An assassination attempt was, in fact, made on Khadaffi in September, 1996 by Libyan fundamentalists. Britain harbors a number of anti-Khadaffi exile groups. CIA and MI6 finances them to overthrow the eccentric Libyan regime, which has long financed anti-western groups, and some outright terrorists. Khadaffi told me the British and Americans had mounted numerous attempts to kill him.

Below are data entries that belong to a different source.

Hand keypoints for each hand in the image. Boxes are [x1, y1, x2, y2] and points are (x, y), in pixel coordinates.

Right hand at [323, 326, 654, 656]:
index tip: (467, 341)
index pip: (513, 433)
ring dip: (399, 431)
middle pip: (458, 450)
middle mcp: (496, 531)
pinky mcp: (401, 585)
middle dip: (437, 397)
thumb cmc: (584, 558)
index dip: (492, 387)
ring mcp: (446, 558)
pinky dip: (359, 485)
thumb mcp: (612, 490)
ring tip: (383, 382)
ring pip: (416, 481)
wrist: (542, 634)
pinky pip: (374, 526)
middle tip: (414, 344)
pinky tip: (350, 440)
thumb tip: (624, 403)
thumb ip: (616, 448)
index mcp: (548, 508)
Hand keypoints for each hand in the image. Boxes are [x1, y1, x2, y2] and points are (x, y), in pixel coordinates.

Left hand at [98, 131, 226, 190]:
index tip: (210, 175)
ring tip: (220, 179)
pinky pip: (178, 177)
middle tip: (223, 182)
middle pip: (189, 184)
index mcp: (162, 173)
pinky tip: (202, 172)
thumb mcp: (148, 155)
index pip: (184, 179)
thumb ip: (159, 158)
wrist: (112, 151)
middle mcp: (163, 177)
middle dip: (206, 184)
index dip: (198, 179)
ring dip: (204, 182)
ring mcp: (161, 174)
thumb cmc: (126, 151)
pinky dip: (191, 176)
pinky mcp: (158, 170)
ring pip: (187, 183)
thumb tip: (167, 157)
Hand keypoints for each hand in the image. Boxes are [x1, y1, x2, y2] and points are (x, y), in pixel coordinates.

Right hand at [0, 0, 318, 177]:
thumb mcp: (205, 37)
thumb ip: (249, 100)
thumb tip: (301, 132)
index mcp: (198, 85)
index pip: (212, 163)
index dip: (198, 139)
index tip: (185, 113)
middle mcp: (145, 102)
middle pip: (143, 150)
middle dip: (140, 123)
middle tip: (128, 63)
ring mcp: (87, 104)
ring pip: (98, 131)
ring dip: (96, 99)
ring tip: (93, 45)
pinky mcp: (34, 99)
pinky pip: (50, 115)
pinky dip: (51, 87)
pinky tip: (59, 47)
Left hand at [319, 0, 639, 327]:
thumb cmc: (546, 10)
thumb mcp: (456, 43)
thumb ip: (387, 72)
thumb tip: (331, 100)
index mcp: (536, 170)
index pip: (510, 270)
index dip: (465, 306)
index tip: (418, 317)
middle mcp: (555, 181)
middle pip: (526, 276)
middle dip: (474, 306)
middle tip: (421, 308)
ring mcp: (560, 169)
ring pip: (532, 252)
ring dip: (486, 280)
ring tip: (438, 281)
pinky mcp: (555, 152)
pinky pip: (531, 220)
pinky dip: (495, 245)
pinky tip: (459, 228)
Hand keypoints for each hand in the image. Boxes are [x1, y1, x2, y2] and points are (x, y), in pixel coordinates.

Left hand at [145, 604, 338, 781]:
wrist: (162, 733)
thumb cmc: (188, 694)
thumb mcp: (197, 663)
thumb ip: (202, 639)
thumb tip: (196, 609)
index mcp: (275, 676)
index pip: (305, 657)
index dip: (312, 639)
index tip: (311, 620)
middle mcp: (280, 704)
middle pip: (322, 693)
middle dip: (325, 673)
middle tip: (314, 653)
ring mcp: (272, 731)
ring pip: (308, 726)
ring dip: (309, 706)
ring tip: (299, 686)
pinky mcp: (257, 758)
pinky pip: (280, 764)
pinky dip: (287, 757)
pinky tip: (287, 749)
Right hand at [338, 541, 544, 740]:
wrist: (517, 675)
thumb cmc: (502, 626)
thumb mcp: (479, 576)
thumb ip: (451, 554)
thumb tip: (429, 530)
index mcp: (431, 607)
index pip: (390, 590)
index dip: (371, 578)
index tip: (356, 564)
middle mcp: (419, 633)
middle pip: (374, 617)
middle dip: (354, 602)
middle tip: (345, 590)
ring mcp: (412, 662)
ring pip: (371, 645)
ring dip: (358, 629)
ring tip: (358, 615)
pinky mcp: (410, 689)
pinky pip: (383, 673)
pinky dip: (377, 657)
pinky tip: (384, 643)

Oil-rich Libya was a lucrative British protectorate until 1969, when Col. Khadaffi overthrew London's puppet ruler, King Idris, kicked out the English, and had the impudence to raise oil prices. Khadaffi further annoyed Washington and London by loudly accusing the oil monarchs of Saudi Arabia, Kuwait, and the Gulf of being US-British stooges who give away their nation's only resources in exchange for western protection from their own people.

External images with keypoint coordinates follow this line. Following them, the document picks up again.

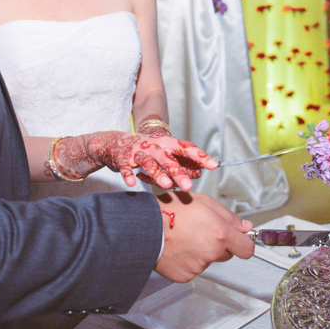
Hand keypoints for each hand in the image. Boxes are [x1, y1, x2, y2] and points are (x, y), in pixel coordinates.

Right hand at [87, 132, 217, 190]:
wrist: (115, 142)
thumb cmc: (146, 150)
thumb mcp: (164, 154)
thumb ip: (181, 163)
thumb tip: (200, 171)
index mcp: (166, 144)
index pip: (186, 148)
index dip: (200, 156)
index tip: (213, 165)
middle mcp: (153, 146)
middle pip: (168, 159)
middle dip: (178, 172)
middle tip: (188, 185)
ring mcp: (137, 151)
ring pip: (148, 162)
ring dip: (157, 173)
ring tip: (165, 185)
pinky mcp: (123, 157)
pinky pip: (126, 166)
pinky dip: (128, 174)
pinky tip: (132, 183)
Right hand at [153, 192, 253, 281]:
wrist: (143, 228)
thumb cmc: (169, 211)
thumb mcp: (203, 202)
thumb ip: (228, 216)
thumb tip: (245, 227)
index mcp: (219, 233)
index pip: (247, 249)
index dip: (244, 243)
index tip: (240, 239)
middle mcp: (211, 252)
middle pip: (227, 253)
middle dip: (219, 244)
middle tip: (201, 231)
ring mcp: (198, 266)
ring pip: (209, 260)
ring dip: (202, 252)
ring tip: (184, 237)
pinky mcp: (185, 275)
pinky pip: (194, 269)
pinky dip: (188, 261)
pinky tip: (178, 248)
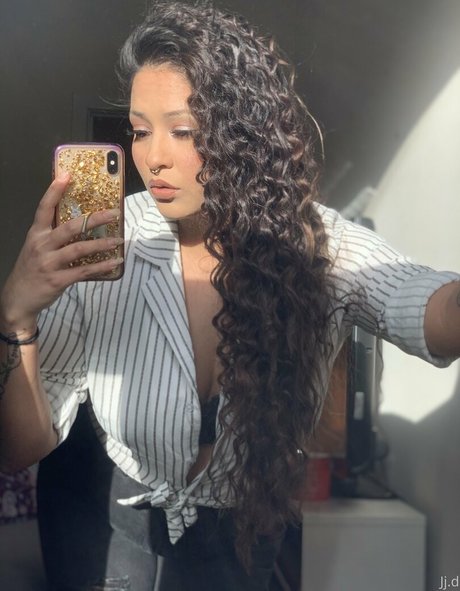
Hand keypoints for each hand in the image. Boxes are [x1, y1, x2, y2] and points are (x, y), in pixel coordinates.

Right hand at [0, 173, 122, 332]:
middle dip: (95, 219)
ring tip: (119, 240)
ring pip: (80, 249)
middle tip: (114, 213)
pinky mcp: (58, 280)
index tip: (68, 174)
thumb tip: (82, 223)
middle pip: (70, 227)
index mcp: (36, 234)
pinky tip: (115, 262)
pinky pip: (84, 271)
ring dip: (102, 244)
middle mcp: (42, 245)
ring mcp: (49, 263)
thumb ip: (54, 235)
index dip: (55, 190)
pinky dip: (102, 266)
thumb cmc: (32, 270)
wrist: (18, 298)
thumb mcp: (36, 248)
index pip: (44, 208)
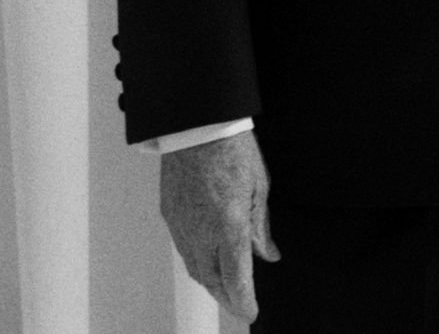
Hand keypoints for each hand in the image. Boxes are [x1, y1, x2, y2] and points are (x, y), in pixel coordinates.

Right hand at [161, 131, 278, 321]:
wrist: (196, 126)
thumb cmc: (232, 150)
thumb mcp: (259, 187)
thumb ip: (261, 228)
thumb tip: (269, 255)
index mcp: (228, 224)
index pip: (236, 276)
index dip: (243, 299)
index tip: (251, 313)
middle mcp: (201, 230)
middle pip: (211, 278)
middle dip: (226, 298)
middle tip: (239, 307)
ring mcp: (181, 224)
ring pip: (194, 267)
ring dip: (211, 283)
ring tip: (226, 291)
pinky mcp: (169, 215)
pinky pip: (183, 249)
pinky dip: (197, 263)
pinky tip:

My sources say Britain was, in fact, behind the 1996 assassination attempt. London's frantic, hamfisted reaction certainly reinforces this belief. The US and Britain rarely use their own agents to assassinate foreign opponents: they work through local opposition groups, or friendly intelligence services.
For example, CIA organized Iraqi opposition groups to try to kill Saddam Hussein; and Iran's marxist underground, `mujihadin-i-khalq,' to plant bombs that killed many members of Iran's Islamic government. Afghan leader Gulbadin Hekmatyar told me local agents paid by CIA tried to kill him in Peshawar using powerful truck bomb. CIA got Lebanon's intelligence service, the Deuxieme Bureau, to mount an unsuccessful attempt to kill Shia leader, Sheik Fadlallah, with a car bomb that killed 100 people.
According to the highest French intelligence source, France's spy agency, SDECE, was ordered to assassinate Khadaffi during the brief conflict a decade ago between Paris and Tripoli over Chad's Aozou Strip. French agents secreted an altitude-triggered bomb in a fire extinguisher aboard Khadaffi's private jet. When French Foreign Legionnaires disguised as Chadian tribesmen drove the Libyans out of Chad, and relations between Paris and Tripoli improved, SDECE agents were ordered to covertly remove the bomb.
In a tit for tat, Libya now demands France hand over Shayler - just as the US, Britain, and France demand Libya extradite agents suspected in bombing PanAm and UTA jetliners. It's all enough to make one cynical.
[Eric Margolis is a syndicated foreign affairs columnist and broadcaster based in Toronto, Canada.]
Copyright © 1998 Eric Margolis - All Rights Reserved
To: conservativecorner
Wooo hooo Joel Mowbray is a burr in the side of the State Department. We should not be having truck with any tyrant, period.
To: Shermy
The arabia.com article or one based on it was the one i read.
WOnder the plot above is the Osama one or were the Brits using Afghan Arabs? Or one and the same?
To: swarthyguy
He is dressing like the wrestler "Akim, The African Drean".